がぶりと、まるで果実のように噛み潰し、動きを完全に停止した。
×××
呆然自失のまま、娘であったものを抱きかかえる子爵から目を逸らし、プリュネの部屋に立つビザールは改めて、拘束されたままの魔操師に向き直る。フランボワーズが如何に優れた人形であろうと、自分の優秀な執事と親友の従者に任せておけばまず間違いはあるまいと、本気で思っている。愛しい妻がやるべきと決めたことを、叶えて差し上げられるだろう。
故に――汚れ仕事は、自分の仕事だ、と。
「さて、セーエルム殿。覚悟は宜しいですかな?」
「フン、祓魔如きに遅れを取るとでも思ったか。そも、私の身柄はこの子爵家に保証されている。魔操師は国の財産とも成り得る存在だ。手を出せば、法の裁きは避けられんぞ」
先刻、雇い主に対して不遜なことを言い放った分際で何を偉そうに、とドリスは不愉快そうに眉を顰めている。しかし言っていることは事実であり、この国に住まう以上法律を破る訳にはいかない。
「いやはや全く、仰る通り。しかし残念ながら、君の身柄は既に売約済みなのだよ」
しかしビザールは、胡散臭い笑みのままあっさりとそう言い放つ。そのまま、ずっと小目が運んでいて、地下に降りる時に放り出していった荷物から、よいせと屈んで何かを取り出す。それを視界に入れて、セーエルムの顔が恐怖に歪んだ。
「それ、は――ひっ、やめ、やめろ! 嫌だ、それは――」
「おや、ご存じだったかね? ミロワール殿謹製の『魂の鳥籠』だよ。君もあの歌姫を作成した際、使ったのだろう?」
形は、先刻フランボワーズが己の身体から引き摺り出したものと似ていたが、もっと洗練された美しい調度品のような、小さな行燈だった。その傘の先端には、まるで針のような刃が付いている。

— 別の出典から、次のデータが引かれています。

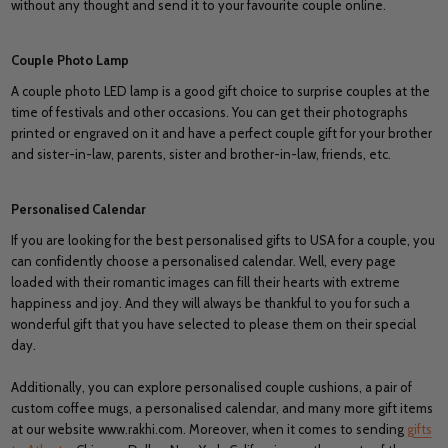
without any thought and send it to your favourite couple online.
Couple Photo Lamp
A couple photo LED lamp is a good gift choice to surprise couples at the
time of festivals and other occasions. You can get their photographs
printed or engraved on it and have a perfect couple gift for your brother
and sister-in-law, parents, sister and brother-in-law, friends, etc.
Personalised Calendar
If you are looking for the best personalised gifts to USA for a couple, you
can confidently choose a personalised calendar. Well, every page
loaded with their romantic images can fill their hearts with extreme
happiness and joy. And they will always be thankful to you for such a
wonderful gift that you have selected to please them on their special
day.
Additionally, you can explore personalised couple cushions, a pair of
custom coffee mugs, a personalised calendar, and many more gift items
at our website www.rakhi.com. Moreover, when it comes to sending
gifts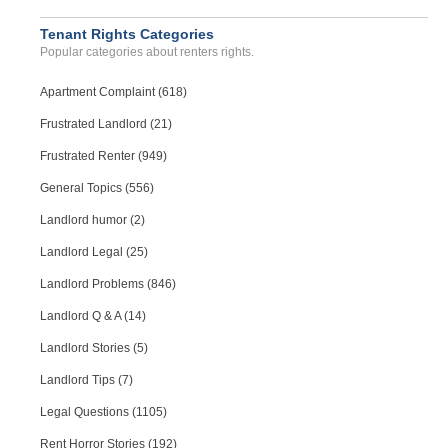
Tenant Rights Categories
Popular categories about renters rights.
Apartment Complaint (618)
Frustrated Landlord (21)
Frustrated Renter (949)
General Topics (556)
Landlord humor (2)
Landlord Legal (25)
Landlord Problems (846)
Landlord Q & A (14)
Landlord Stories (5)
Landlord Tips (7)
Legal Questions (1105)
Rent Horror Stories (192)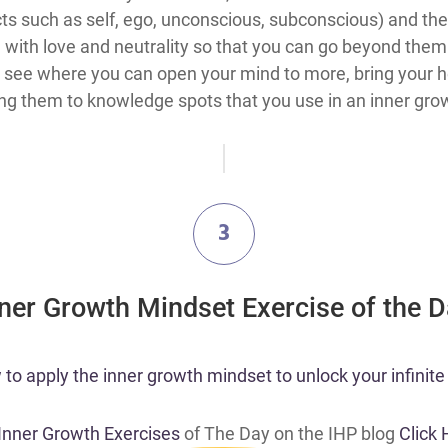
s such as self, ego, unconscious, subconscious) and the
with love and neutrality so that you can go beyond them 
see where you can open your mind to more, bring your hea
ing them to knowledge spots that you use in an inner grow
3
nner Growth Mindset Exercise of the 
o apply the inner growth mindset to unlock your infinite 
 Inner Growth Exercises
of The Day on the IHP blog
Click 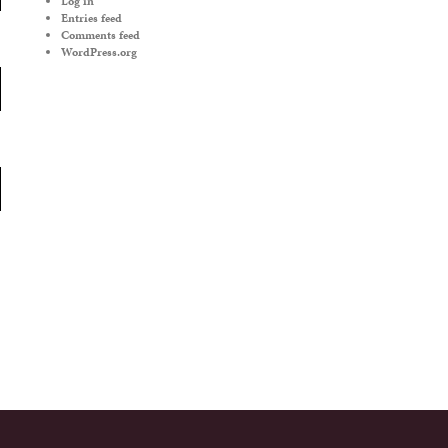
Log in
Entries feed
Comments feed
WordPress.org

「これを突き刺せば、肉体や霊体を引き裂く必要などなく、最小限の傷だけで魂のみを取り出すことができるそうだ。つまり、君程度のやることは、とうの昔に彼女が通った古い道だった、ということだね」
容赦の無いビザールの言葉に、男の顔が絶望に染まる。命乞いか、悪罵か、それらが彼の口から出る前に――容赦なく、その刃は魔操師の胸元にさくりと突き刺された。
「っ! が! ひ……!!」
断末魔は僅か。同時に、行燈の中にゆらりと、陽炎のような小さな青い光が灯る。これが、魂と言うべきものらしい。
「我輩は君を殺せない。故に出来ることは、君を分けて運ぶだけだ。地上の法が届かぬ場所へ、ね」
ビザールは動かなくなった男の体とその光を見比べつつ、どこか疲れたような声でずっと控えていたドリスに告げた。